• **THE INPUT**
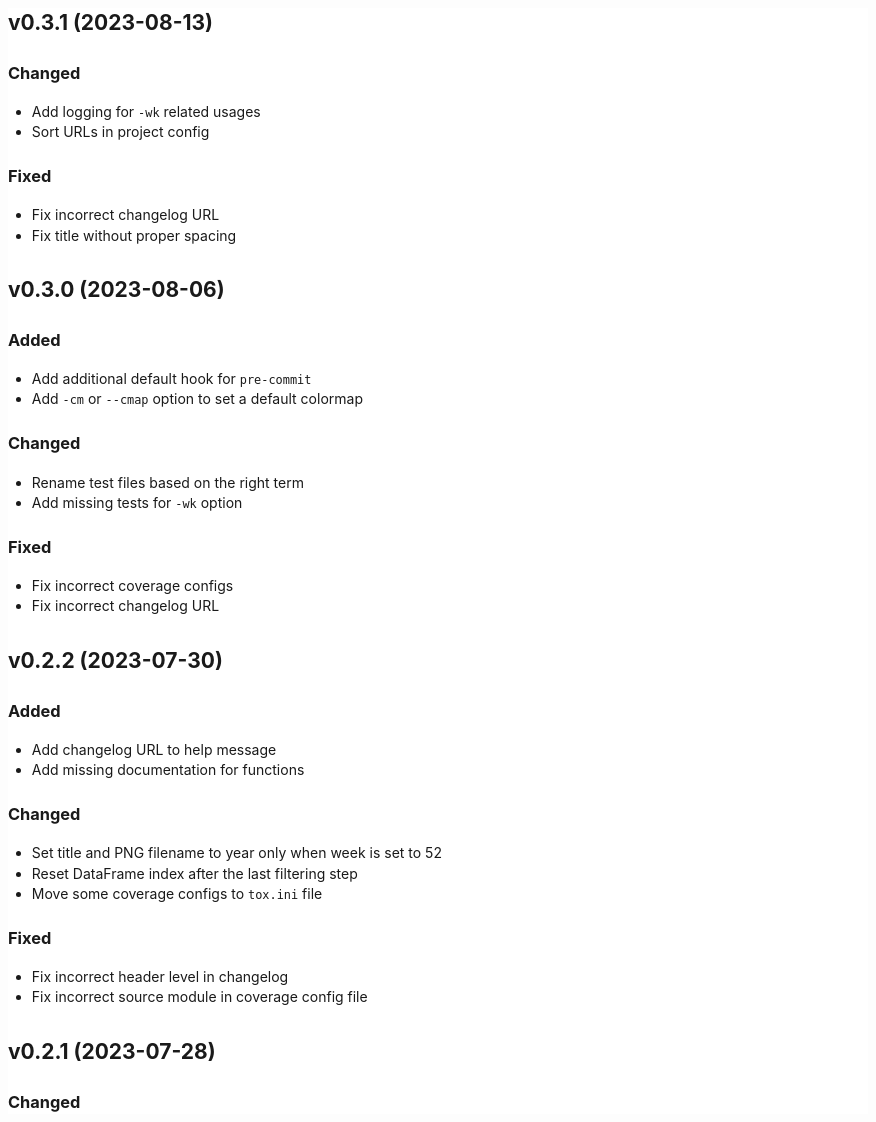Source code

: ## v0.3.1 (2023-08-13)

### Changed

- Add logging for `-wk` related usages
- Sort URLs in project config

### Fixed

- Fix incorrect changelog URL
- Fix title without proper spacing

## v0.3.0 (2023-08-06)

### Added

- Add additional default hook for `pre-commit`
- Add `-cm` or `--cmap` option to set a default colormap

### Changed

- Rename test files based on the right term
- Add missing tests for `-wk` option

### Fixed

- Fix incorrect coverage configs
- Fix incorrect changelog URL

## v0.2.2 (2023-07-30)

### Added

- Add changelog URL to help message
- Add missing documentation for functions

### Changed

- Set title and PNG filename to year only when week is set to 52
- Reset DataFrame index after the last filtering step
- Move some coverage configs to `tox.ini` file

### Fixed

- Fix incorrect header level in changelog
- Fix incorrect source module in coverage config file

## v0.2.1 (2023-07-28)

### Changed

• **WHAT THE EXERCISE ASKS**
No pictures belong in the answer; copy all other parts of the listing exactly.

• **THE COMPLETED TASK**
Source code

: ## v0.3.1 (2023-08-13)

### Changed

- Add logging for `-wk` related usages
- Sort URLs in project config

### Fixed

- Fix incorrect changelog URL
- Fix title without proper spacing

## v0.3.0 (2023-08-06)

### Added

- Add additional default hook for `pre-commit`
- Add `-cm` or `--cmap` option to set a default colormap

### Changed

- Rename test files based on the right term
- Add missing tests for `-wk` option

### Fixed

- Fix incorrect coverage configs
- Fix incorrect changelog URL

## v0.2.2 (2023-07-30)

### Added

- Add changelog URL to help message
- Add missing documentation for functions

### Changed

- Set title and PNG filename to year only when week is set to 52
- Reset DataFrame index after the last filtering step
- Move some coverage configs to `tox.ini` file

### Fixed

- Fix incorrect header level in changelog
- Fix incorrect source module in coverage config file

## v0.2.1 (2023-07-28)

### Changed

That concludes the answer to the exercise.